PROVIDED DATA:
[Start of section]
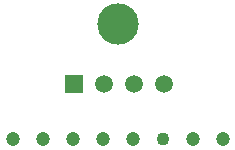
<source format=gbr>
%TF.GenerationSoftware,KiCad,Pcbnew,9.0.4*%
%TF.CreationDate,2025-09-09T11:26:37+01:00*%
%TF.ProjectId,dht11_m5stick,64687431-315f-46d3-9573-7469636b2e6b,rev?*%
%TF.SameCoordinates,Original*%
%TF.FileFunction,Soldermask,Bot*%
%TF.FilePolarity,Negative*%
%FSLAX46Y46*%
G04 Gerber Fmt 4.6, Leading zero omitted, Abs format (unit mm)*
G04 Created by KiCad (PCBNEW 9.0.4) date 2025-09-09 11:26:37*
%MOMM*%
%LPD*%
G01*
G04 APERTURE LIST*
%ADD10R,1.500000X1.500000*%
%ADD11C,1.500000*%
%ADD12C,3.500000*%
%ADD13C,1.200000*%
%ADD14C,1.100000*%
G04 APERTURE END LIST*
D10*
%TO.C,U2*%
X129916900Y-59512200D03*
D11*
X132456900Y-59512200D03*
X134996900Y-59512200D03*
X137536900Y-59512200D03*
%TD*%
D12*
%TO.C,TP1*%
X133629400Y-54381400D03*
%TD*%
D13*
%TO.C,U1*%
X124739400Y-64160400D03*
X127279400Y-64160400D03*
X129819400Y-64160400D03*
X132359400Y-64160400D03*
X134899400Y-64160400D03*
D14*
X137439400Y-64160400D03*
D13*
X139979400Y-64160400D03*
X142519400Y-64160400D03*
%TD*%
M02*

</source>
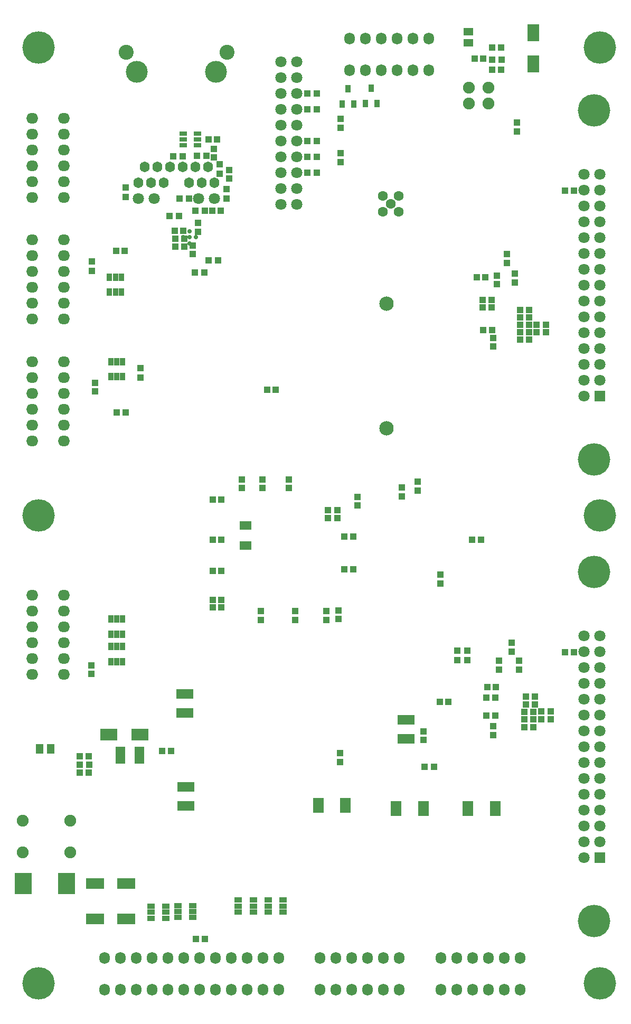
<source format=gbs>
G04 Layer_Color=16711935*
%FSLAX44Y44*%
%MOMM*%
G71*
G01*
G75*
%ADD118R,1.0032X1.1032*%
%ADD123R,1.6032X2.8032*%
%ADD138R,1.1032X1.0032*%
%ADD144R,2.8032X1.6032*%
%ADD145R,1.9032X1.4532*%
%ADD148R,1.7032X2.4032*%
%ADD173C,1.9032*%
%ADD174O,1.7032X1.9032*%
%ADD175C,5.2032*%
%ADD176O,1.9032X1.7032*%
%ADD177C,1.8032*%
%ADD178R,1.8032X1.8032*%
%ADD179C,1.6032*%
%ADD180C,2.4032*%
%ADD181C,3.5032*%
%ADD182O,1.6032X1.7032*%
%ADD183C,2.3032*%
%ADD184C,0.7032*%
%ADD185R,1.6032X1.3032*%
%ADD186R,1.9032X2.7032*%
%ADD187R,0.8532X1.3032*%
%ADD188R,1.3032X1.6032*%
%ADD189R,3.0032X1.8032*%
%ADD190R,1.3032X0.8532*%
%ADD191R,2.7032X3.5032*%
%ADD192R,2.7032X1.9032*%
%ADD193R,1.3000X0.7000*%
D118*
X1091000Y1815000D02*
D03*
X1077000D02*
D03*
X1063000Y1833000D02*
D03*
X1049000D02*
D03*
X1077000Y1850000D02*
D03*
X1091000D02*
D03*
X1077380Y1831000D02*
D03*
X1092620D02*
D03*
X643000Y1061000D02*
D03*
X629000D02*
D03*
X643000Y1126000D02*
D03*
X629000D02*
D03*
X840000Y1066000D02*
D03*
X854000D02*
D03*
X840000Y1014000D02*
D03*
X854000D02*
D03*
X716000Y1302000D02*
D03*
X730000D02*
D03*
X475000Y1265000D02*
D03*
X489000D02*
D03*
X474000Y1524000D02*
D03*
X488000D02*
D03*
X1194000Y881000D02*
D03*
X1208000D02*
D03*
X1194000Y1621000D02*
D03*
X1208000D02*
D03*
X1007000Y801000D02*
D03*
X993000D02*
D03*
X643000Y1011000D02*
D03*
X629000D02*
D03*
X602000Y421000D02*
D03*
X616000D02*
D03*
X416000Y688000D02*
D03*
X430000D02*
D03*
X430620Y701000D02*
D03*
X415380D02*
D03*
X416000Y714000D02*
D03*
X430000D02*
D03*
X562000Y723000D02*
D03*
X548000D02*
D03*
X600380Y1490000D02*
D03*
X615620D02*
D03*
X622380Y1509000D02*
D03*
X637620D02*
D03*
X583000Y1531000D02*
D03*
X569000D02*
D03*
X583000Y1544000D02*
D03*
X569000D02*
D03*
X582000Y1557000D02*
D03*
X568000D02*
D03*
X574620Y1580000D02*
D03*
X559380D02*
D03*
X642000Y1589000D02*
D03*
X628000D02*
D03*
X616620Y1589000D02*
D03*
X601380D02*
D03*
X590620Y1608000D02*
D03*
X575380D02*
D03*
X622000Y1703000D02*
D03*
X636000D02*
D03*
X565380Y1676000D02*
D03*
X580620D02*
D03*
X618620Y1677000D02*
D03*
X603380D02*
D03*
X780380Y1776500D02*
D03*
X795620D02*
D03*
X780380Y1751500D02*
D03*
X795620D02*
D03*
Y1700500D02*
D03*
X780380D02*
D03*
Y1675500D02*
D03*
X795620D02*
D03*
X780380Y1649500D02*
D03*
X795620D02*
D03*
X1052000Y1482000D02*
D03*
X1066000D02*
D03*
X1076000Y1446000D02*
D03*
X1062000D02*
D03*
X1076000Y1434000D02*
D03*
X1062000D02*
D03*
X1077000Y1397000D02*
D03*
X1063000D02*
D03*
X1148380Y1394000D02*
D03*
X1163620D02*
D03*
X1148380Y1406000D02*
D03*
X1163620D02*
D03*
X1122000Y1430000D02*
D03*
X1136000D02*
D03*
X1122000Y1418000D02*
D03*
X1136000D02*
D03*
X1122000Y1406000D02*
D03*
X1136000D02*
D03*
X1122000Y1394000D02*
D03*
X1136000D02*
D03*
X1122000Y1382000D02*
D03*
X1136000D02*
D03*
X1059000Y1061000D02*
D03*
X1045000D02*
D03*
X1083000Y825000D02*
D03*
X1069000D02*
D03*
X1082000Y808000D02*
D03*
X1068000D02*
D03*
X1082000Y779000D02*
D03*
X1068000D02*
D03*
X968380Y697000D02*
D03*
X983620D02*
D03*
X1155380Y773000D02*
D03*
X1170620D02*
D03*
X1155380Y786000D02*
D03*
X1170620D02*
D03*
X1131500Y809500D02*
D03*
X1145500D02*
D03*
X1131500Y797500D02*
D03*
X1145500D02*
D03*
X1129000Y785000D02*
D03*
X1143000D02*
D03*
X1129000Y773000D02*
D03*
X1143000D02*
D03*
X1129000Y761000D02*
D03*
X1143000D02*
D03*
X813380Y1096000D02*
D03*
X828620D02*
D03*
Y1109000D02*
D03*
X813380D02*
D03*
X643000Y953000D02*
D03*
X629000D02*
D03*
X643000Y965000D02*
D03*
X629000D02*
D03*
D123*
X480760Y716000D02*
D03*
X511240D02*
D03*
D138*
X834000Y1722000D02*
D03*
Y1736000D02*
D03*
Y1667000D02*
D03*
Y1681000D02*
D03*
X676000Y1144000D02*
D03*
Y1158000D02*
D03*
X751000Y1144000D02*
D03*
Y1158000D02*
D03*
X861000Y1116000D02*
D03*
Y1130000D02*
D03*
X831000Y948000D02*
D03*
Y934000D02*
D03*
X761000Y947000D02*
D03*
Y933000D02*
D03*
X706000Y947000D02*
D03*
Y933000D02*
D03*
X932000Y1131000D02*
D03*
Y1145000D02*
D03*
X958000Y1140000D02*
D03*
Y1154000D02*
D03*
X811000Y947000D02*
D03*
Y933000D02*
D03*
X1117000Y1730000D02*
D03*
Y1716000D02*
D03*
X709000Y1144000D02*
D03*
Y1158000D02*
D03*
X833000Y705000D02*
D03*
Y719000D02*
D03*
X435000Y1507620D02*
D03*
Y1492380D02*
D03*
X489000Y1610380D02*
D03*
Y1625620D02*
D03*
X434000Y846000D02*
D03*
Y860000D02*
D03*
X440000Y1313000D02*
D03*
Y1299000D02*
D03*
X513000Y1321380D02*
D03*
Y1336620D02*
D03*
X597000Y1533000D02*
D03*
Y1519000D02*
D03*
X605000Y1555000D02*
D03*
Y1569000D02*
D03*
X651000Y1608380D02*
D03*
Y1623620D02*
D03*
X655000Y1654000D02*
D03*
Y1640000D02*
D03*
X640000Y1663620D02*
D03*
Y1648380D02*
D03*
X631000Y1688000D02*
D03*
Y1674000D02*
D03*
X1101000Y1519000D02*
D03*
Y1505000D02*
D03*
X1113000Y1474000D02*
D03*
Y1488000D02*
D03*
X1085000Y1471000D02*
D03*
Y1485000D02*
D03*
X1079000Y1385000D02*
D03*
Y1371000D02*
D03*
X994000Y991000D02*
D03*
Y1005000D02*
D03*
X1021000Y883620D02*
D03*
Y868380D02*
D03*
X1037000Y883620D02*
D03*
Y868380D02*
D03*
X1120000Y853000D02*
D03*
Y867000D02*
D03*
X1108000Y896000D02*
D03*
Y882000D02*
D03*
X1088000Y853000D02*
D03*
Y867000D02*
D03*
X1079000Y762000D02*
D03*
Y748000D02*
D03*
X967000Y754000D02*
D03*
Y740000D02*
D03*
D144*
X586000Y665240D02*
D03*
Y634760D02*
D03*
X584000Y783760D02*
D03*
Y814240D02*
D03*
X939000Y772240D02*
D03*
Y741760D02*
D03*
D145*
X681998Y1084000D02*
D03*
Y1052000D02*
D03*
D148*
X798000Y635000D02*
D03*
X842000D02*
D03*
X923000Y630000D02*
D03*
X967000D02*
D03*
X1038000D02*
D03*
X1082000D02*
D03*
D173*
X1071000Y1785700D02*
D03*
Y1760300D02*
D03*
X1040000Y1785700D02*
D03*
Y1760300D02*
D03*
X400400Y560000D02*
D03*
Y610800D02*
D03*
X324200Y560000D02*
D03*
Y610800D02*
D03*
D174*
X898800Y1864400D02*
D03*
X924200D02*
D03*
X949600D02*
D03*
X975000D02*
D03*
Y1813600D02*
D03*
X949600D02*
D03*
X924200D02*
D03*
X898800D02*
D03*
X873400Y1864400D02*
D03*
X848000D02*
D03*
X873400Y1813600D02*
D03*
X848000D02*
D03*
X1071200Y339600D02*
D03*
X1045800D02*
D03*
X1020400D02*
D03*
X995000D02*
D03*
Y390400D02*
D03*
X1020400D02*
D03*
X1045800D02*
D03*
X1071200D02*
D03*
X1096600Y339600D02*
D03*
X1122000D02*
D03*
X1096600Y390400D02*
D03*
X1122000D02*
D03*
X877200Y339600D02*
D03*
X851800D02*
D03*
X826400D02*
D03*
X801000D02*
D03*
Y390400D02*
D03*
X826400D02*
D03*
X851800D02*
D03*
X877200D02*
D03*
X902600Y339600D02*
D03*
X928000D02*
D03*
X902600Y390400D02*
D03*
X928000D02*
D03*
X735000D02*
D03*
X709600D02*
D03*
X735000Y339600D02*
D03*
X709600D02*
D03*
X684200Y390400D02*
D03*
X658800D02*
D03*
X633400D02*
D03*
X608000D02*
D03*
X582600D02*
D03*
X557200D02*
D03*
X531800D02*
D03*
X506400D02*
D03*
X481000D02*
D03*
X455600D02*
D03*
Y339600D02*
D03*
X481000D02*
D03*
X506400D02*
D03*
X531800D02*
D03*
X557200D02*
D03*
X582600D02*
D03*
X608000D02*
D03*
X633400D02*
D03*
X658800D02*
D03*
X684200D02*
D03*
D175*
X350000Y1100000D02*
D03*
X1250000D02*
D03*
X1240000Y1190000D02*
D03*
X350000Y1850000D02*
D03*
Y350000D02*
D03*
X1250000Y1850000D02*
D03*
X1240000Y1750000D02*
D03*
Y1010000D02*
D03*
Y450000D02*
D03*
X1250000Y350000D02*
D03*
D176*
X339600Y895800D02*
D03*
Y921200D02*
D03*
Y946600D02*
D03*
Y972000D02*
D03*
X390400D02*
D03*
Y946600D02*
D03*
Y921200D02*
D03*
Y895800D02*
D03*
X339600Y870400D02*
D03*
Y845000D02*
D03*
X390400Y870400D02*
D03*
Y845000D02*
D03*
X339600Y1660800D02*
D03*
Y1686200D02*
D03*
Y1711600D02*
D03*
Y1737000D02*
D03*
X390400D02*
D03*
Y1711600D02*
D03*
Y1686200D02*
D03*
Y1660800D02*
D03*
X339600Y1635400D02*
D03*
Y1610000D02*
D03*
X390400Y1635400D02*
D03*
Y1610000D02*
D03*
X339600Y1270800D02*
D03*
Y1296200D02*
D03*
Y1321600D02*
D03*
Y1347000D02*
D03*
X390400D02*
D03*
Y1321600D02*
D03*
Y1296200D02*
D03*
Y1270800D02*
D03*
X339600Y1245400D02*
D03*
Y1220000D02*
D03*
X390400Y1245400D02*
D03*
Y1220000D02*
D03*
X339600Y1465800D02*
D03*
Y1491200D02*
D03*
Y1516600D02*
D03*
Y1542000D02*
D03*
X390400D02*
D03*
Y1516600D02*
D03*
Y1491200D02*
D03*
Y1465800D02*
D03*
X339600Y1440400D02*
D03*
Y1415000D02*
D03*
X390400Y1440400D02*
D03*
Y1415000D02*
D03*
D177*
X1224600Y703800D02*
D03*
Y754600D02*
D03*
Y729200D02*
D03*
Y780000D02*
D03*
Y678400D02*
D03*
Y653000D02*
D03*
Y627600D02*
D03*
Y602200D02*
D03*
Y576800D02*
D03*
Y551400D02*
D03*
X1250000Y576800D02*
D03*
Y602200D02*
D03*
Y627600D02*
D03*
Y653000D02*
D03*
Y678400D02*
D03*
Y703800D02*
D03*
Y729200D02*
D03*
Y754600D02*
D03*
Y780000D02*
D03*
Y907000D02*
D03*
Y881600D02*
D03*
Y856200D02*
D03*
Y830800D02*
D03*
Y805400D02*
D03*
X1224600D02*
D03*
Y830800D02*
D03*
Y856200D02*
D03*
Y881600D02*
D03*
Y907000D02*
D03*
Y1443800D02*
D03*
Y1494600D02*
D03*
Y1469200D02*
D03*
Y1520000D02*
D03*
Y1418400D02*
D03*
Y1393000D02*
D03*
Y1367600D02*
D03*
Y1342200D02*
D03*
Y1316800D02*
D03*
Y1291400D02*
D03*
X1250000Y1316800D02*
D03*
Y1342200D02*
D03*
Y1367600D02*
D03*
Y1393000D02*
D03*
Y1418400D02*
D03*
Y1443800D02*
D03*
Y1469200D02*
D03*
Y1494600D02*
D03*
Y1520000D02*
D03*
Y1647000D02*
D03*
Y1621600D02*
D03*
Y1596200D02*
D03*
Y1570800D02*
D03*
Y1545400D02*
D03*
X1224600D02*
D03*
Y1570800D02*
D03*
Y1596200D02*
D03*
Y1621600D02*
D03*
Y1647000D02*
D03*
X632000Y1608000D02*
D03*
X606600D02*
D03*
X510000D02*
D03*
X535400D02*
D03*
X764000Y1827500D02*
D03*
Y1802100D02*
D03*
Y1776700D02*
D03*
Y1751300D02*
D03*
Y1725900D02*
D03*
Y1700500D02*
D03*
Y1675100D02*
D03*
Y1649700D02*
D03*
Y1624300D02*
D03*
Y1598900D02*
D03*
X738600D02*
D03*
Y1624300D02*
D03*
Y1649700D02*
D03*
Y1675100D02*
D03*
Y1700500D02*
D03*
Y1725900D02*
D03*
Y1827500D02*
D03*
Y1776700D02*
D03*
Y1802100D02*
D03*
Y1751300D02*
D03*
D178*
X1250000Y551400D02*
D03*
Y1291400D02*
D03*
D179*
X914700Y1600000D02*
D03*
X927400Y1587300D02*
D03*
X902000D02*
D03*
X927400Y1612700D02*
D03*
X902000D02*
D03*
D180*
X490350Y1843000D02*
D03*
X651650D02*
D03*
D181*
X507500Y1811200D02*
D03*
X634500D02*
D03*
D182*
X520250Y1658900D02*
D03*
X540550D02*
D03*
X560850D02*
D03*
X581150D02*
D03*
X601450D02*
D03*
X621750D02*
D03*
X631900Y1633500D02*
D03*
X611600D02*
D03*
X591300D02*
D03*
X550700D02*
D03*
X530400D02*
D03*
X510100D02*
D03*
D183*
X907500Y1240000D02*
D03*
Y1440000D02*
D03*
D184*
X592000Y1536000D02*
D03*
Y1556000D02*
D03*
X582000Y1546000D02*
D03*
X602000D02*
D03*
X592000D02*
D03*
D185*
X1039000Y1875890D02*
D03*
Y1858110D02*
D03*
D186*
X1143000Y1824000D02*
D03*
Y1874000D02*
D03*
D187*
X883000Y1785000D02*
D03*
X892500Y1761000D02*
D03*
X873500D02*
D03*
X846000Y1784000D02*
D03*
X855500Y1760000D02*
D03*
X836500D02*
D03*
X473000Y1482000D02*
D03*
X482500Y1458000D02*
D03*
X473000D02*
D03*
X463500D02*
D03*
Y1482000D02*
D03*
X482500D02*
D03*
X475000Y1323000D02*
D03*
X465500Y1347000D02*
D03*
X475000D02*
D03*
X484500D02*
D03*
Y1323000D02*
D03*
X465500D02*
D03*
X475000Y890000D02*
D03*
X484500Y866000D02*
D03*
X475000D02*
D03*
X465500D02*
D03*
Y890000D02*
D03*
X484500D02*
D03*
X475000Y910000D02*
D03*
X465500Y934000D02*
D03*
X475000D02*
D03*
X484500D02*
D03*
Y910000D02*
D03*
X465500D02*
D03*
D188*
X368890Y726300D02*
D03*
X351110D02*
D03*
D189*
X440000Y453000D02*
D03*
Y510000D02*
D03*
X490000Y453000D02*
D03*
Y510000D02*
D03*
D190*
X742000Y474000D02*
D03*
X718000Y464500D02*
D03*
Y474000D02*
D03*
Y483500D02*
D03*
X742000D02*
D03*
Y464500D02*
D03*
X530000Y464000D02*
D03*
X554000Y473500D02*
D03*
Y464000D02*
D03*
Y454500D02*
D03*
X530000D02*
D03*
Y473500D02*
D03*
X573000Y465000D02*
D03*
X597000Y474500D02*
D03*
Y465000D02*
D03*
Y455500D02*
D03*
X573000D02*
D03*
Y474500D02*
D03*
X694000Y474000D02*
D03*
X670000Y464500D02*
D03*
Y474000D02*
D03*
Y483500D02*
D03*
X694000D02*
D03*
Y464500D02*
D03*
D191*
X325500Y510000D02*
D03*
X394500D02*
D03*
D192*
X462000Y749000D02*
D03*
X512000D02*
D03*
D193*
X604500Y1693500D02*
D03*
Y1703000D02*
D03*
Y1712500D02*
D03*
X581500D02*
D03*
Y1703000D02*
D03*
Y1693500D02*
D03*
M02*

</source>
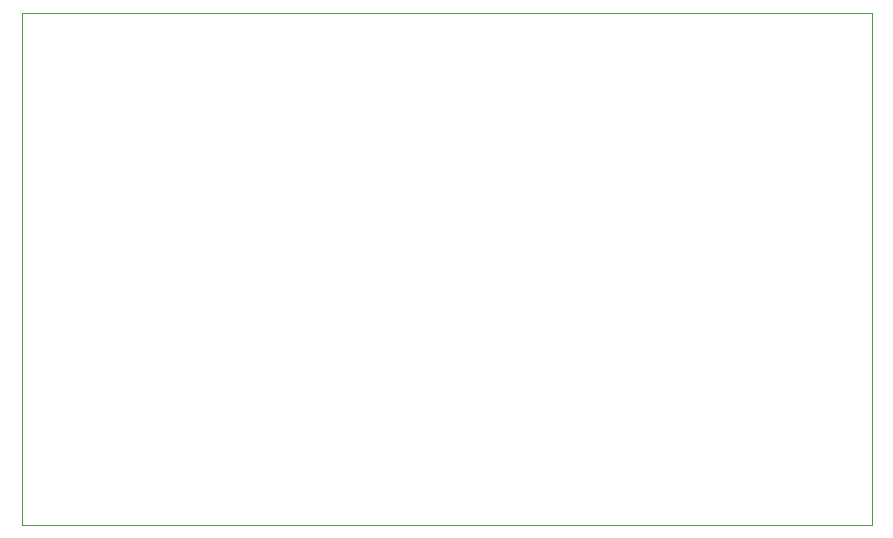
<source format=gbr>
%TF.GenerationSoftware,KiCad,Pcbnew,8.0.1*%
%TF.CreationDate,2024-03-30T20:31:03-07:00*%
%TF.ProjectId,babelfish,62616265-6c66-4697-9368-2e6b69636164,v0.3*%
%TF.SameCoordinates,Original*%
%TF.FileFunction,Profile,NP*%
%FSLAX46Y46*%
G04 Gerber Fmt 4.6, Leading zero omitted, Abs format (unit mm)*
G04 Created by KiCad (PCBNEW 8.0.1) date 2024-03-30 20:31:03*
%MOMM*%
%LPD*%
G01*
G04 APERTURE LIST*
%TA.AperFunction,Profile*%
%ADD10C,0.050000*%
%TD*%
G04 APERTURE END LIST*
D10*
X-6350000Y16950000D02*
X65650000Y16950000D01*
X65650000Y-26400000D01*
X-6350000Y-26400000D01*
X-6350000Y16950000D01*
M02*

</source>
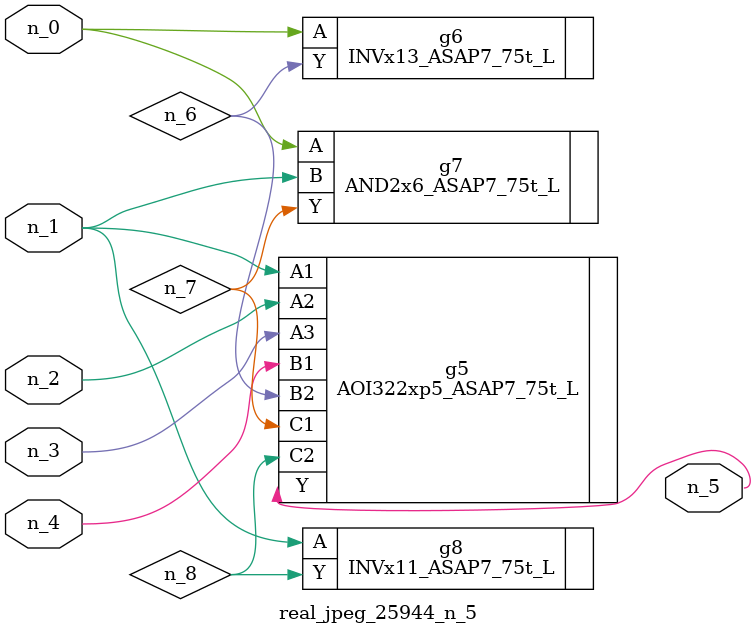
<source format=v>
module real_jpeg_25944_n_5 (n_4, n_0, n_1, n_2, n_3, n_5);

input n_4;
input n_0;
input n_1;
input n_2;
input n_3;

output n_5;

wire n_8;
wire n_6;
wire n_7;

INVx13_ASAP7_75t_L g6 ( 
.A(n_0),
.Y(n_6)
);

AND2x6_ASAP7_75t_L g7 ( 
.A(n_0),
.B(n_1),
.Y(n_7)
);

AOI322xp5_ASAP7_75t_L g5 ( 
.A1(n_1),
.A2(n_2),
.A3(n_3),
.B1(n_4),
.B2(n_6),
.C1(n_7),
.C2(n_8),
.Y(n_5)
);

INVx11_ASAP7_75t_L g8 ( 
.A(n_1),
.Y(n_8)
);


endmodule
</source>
[End of section]
WORK REQUIRED: Looking at the listing above, tally the lines containing "GenerationSoftware" and give only that tally.

ANSWER TO THIS PROBLEM: 2